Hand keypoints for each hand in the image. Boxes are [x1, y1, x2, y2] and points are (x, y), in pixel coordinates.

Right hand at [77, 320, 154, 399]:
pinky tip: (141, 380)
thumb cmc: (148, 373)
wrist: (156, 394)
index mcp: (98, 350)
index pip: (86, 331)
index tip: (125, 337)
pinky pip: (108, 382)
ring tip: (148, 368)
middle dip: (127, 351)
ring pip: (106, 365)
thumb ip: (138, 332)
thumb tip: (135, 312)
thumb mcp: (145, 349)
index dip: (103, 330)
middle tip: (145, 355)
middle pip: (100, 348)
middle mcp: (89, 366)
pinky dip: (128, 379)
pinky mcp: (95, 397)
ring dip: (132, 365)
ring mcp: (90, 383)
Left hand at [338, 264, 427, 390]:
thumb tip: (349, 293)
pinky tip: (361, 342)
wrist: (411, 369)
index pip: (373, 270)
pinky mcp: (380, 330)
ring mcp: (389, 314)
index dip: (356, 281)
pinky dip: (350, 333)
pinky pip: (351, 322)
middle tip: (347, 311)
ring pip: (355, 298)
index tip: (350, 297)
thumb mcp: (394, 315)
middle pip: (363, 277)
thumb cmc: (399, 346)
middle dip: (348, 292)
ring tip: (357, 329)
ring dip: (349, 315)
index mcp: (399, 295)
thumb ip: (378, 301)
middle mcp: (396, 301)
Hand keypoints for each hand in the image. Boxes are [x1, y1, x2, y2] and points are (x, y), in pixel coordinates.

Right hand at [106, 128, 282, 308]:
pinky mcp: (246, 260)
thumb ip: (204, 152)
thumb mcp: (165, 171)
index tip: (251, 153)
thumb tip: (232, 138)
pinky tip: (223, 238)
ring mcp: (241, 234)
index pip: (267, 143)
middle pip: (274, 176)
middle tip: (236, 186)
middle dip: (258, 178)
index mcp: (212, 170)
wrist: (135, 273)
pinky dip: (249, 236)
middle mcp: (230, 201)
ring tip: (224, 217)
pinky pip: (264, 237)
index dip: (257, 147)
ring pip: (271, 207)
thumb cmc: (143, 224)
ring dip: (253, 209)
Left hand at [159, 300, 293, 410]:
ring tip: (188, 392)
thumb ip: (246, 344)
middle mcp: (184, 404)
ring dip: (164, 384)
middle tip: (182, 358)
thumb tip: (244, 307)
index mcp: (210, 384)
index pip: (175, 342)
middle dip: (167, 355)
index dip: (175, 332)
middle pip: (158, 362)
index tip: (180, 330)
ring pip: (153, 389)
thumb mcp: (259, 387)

=======

§ EXERCISE:
Quote each line above in full, word for word.

§ SOLUTION TO THE PROBLEM:
Hand keypoints for each hand in the image. Boxes are [x1, y1, x2, y2] and points are (x, y), in pixel coordinates.

Right hand at [77, 320, 154, 399]:
pinky tip: (141, 380)
thumb cmc: (148, 373)
wrist: (156, 394)
index mcp: (98, 350)
index pip: (86, 331)
index tip: (125, 337)
pinky pip: (108, 382)
ring tip: (148, 368)
middle dip: (127, 351)
ring pip: (106, 365)
thumb ip: (138, 332)
thumb tip: (135, 312)
thumb mcp: (145, 349)
index dip: (103, 330)
middle tip: (145, 355)
middle pip: (100, 348)
middle mcp: (89, 366)
pinky dip: (128, 379)
pinky mcp: (95, 397)
ring dip: (132, 365)
ring mcp: (90, 383)
Left hand at [338, 264, 427, 390]:
thumb tip: (349, 293)
pinky tip: (361, 342)
wrist: (411, 369)
index pip: (373, 270)
pinky mcp: (380, 330)
ring mcp: (389, 314)
index dip: (356, 281)
pinky dip: (350, 333)
pinky pip: (351, 322)
middle tip: (347, 311)
ring pip: (355, 298)
index tip: (350, 297)
thumb mcp: (394, 315)
middle pip: (363, 277)
thumb cmc: (399, 346)
middle dip: (348, 292)
ring tip: (357, 329)
ring dip: (349, 315)
index mcp: (399, 295)
thumb ip: (378, 301)
middle mcp: (396, 301)
Hand keypoints for each hand in the image. Boxes are [x1, y1, x2, y2] and points are (x, y), in pixel coordinates.

Right hand at [106, 128, 282, 308]:
pinky mcp: (246, 260)
thumb ip: (204, 152)
thumb mcp: (165, 171)
index tip: (251, 153)
thumb tip: (232, 138)
pinky tip: (223, 238)
ring mcp: (241, 234)
index pip: (267, 143)
middle pip: (274, 176)
middle tip: (236, 186)
middle dip: (258, 178)
index mcp: (212, 170)
wrist: (135, 273)
pinky dip: (249, 236)
middle mcp: (230, 201)
ring tip: (224, 217)
pinky pip: (264, 237)
index dip: (257, 147)
ring pip: (271, 207)
thumb cmc: (143, 224)
ring dip: (253, 209)
Left hand at [159, 300, 293, 410]:
ring tip: (188, 392)
thumb ip: (246, 344)
middle mcp: (184, 404)
ring dip: (164, 384)
middle tip: (182, 358)
thumb tip: (244, 307)
index mcp: (210, 384)
index pip: (175, 342)
middle dip: (167, 355)
index dip: (175, 332)
middle pip: (158, 362)
index tip: (180, 330)
ring pip: (153, 389)
thumb mcp: (259, 387)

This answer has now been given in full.